7. A correlation was found between previous winnersof the Noble Peace Prize and their test scores on a standardized test. Every person scoring at least 2 standard deviations above the mean on the test went on to receive a Nobel Peace Prize, and no person with less than that did receive the prize. If the trend continues, and if the standardized test scores were normally distributed with a mean of 89 and standard deviation of 1.4, will Susan go on to win a Noble Peace Price if she earned a 91.6 on the test?
8. Recent competitors in “Battle of the Bands” received competition scores that were normally distributed with a mean of 89 and a standard deviation of 3.5. “Heavy Metal Trash Cans” will be competing this weekend. What is the probability of the band scoring between 82 and 91.5 in the competition?
9. Tami wants to become a flight attendant but must take a test to do so. Applicants that took the test earned scores that were normally distributed with a mean of 80 and standard deviation of 2.1. Tami will be taking the test today.
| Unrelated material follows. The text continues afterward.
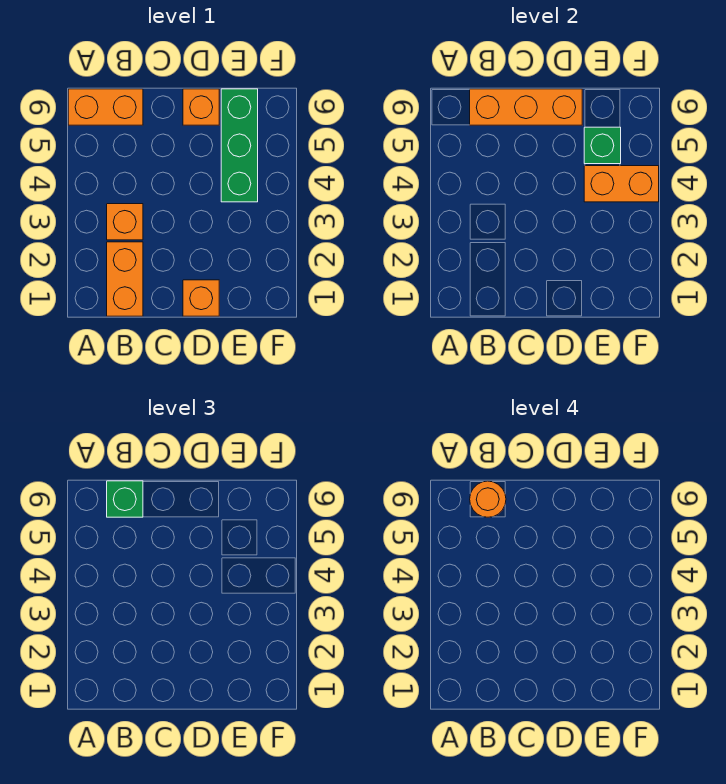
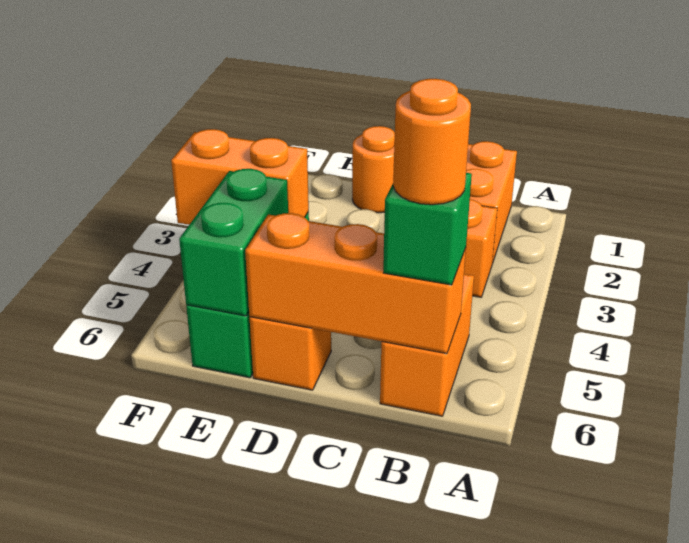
orange 1x2 brick [68,89,143,125] -> orange 1x2 brick turned to [380,274,474,416]
orange 1x1 brick [183,280,219,316] -> orange 1x1 round brick [352,126,395,213]
green 1x1 brick [584,127,621,164] -> green 1x2 brick [179,169,288,316]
What is the probability of Tami getting at least 77.9 on the assessment?

## Vocabulary

Term Definition
arithmetic mean The arithmetic mean is also called the average.
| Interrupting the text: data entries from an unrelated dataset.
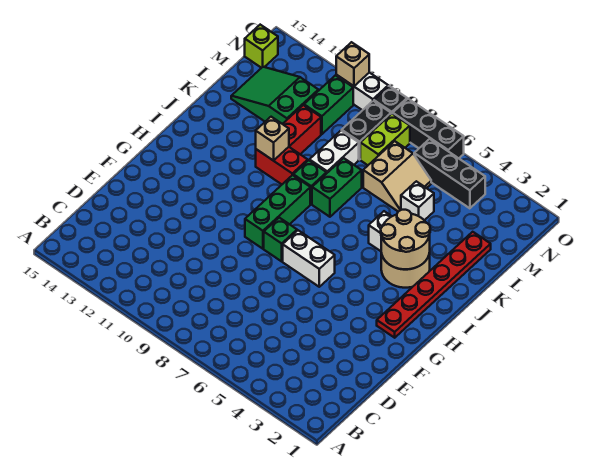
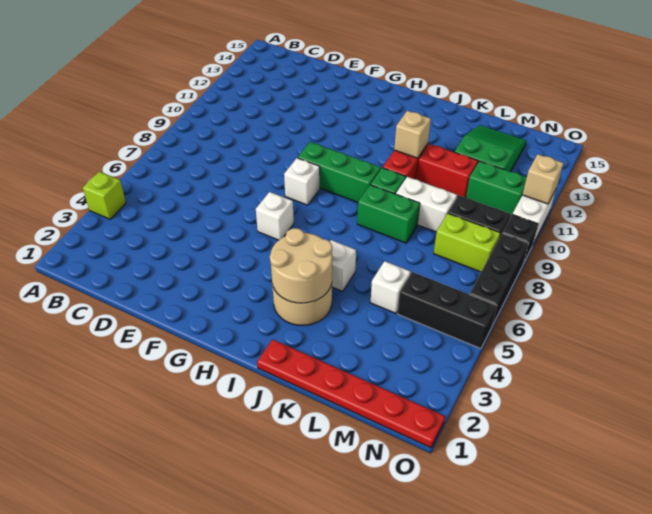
red 1x6 plate [377,232,491,338] -> red 1x6 plate moved to [257,339,445,448]
white 1x2 brick [283,230,335,287] -> white 1x1 brick [256,192,294,240]
green 1x1 brick [264,218,297,261] -> white 1x1 brick [284,158,320,205]
tan 2x2 slope [363,141,431,211] -> none
black 1x3 brick [414,139,485,208] -> black 1x3 brick turned to [398,272,497,349]
lime 1x1 brick [245,25,278,68] -> lime 1x1 brick moved to [83,172,126,219]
bell curve A normal distribution curve is also known as a bell curve.
demographic distribution Demographic distribution describes the relative numbers of different types of members of a sample or group.
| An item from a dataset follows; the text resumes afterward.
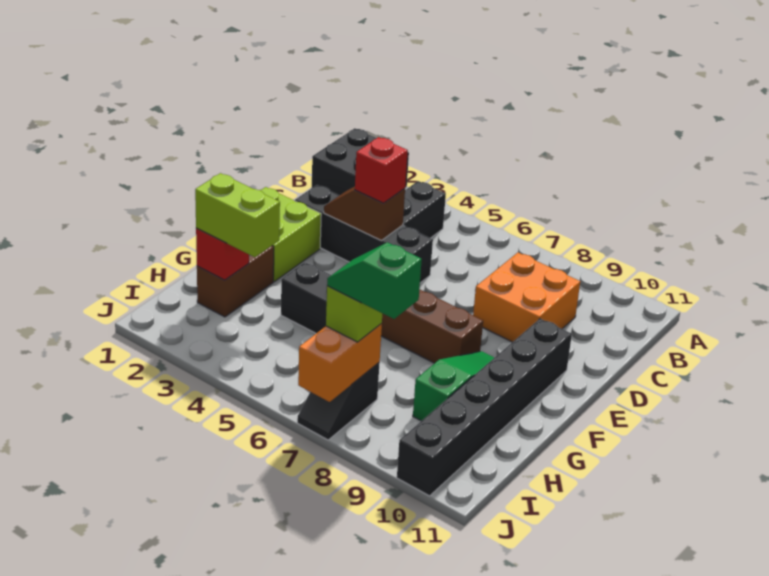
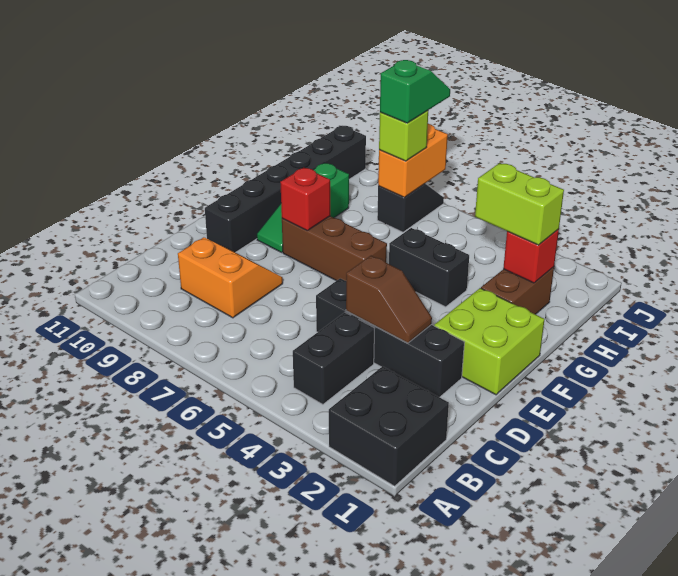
orange 2x2 brick [473,253,580,342] -> orange 2x2 slope [178,237,283,318]
red 1x1 brick [355,137,408,203] -> red 1x1 brick moved to [280,168,330,231]
green 1x2 slope [327,242,422,319] -> green 1x2 slope turned to [380,60,450,123]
distribution A distribution is a description of the possible values of a random variable and the possible occurrences of these values.
normal distribution curve A normal distribution curve is a symmetrical curve that shows the highest frequency in the center with an identical curve on either side of the center.
standard deviation The square root of the variance is the standard deviation. Standard deviation is one way to measure the spread of a set of data.